[Stored records]
++++++++++

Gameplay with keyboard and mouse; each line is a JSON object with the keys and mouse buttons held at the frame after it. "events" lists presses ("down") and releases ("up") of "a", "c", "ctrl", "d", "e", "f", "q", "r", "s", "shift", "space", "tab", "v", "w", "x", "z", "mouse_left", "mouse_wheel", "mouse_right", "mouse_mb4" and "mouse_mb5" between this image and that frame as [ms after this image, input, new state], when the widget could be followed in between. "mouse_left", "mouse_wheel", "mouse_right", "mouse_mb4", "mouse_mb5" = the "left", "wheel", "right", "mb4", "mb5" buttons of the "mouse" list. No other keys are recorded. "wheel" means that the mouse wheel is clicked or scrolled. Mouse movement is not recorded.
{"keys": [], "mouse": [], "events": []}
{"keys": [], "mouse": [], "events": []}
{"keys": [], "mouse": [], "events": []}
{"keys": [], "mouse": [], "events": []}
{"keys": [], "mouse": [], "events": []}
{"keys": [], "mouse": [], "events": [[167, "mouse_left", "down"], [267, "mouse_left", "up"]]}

++++++++++

▶ [Exercise description]
For every line above that includes the string "down", copy the line.

▶ [Task solution]
Gameplay with keyboard and mouse; each line is a JSON object with the keys and mouse buttons held at the frame after it. "events" lists presses ("down") and releases ("up") of "a", "c", "ctrl", "d", "e", "f", "q", "r", "s", "shift", "space", "tab", "v", "w", "x", "z", "mouse_left", "mouse_wheel", "mouse_right", "mouse_mb4" and "mouse_mb5" between this image and that frame as [ms after this image, input, new state], when the widget could be followed in between. "mouse_left", "mouse_wheel", "mouse_right", "mouse_mb4", "mouse_mb5" = the "left", "wheel", "right", "mb4", "mb5" buttons of the "mouse" list. No other keys are recorded. "wheel" means that the mouse wheel is clicked or scrolled. Mouse movement is not recorded.
{"keys": [], "mouse": [], "events": [[167, "mouse_left", "down"], [267, "mouse_left", "up"]]}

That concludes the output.